The fields are truly ripe for harvest. Our forefathers believed that they needed to partner together to address the mission opportunities that were popping up all around them. For the Texas District to be faithful to God’s purpose in the future, partnerships will play a key role. The Apostle Paul did not consider himself being a “lone-ranger.” He established partnerships with churches wherever he went, and these partnerships were an important factor in his being able to share the Gospel in many places and among many different people.

In the future, District congregations will need to reaffirm the partnership it has with other congregations in the District to carry out God’s purpose. District congregations will also have to be open to new partnerships such as LINC and Texas Partners in Mission in order for us to use our God-given gifts in sharing Jesus with new and different people.

Going

Our forefathers set an example for us to follow as we engage the future. We see them time and time again going out to meet the new people moving into Texas. Whenever lay people came across a group of people speaking German, they would find out if they had a church to attend. If not, these lay people would inform their German speaking pastor of this group and he would go to them and explore ways in which he could minister to them. There are examples of German speaking people informing the Synod and District of people speaking English that needed ministry. Every time we tried to send someone to them.

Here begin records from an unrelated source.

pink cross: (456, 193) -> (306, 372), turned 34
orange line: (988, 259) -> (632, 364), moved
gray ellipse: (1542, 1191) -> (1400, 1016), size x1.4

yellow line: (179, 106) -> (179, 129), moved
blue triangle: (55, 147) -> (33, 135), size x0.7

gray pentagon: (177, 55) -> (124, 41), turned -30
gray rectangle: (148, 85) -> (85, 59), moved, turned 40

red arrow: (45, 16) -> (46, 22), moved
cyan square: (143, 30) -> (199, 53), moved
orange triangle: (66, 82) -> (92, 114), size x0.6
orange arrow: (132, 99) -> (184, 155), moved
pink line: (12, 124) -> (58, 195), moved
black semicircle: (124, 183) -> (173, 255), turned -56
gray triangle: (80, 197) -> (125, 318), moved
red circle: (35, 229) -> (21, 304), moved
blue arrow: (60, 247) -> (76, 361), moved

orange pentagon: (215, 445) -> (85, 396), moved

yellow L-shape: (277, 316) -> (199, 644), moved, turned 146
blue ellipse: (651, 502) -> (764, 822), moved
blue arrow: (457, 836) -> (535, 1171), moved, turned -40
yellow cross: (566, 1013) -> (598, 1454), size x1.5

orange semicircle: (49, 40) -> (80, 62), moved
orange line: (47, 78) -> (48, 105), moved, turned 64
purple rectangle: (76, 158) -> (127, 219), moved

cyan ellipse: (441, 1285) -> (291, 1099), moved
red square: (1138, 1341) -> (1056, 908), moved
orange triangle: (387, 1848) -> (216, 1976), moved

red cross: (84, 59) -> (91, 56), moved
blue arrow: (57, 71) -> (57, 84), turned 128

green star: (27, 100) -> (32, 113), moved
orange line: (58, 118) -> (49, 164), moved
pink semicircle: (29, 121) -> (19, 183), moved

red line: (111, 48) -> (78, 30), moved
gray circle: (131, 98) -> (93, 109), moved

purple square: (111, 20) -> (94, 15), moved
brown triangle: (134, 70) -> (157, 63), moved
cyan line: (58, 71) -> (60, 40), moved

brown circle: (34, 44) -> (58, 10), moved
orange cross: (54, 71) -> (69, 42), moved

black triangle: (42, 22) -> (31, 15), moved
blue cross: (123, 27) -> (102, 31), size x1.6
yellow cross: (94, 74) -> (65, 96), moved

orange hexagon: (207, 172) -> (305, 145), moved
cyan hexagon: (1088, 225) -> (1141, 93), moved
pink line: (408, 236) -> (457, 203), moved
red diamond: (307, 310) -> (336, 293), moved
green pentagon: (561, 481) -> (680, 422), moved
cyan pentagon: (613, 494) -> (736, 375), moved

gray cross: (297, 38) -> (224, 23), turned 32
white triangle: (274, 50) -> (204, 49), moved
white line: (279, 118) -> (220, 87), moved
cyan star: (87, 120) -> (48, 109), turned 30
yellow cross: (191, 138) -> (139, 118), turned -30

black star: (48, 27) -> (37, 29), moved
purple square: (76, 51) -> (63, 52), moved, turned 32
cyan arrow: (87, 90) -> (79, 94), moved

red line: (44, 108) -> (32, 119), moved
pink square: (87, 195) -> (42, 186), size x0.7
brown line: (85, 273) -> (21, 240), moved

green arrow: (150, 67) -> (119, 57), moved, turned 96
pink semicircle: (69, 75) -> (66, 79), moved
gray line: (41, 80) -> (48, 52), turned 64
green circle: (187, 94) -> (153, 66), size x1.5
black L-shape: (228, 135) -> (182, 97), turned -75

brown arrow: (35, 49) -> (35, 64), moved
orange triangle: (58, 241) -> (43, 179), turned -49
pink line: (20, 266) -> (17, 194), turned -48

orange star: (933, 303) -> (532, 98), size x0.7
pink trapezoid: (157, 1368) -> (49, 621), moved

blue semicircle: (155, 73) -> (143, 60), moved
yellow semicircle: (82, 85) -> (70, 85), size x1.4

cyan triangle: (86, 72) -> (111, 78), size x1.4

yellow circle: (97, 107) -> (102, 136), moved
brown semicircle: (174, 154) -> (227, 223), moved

As we enter into the next 100 years of our District, we must not forget this example from those that went before us. We must commit anew to going. We will not be faithful to God’s purpose by waiting for people to come to us. We must always be on the go to meet the new immigrants coming to our state and to engage those that have lived here a long time. This going will not always feel comfortable and will not always be easy, but it must be our commitment because we know God’s purpose and have experienced and known His faithfulness and commitment to us in our going.

We thank God for being able to look back after 100 years as a District to see His faithfulness to those that have gone before us connected to this District. We also thank God as we move into the future for His promise to go with us, direct us, and refresh us with Himself. It is this confidence that enables us to engage in His purpose and to commit ourselves anew daily, monthly, and yearly. To God be all the glory and honor!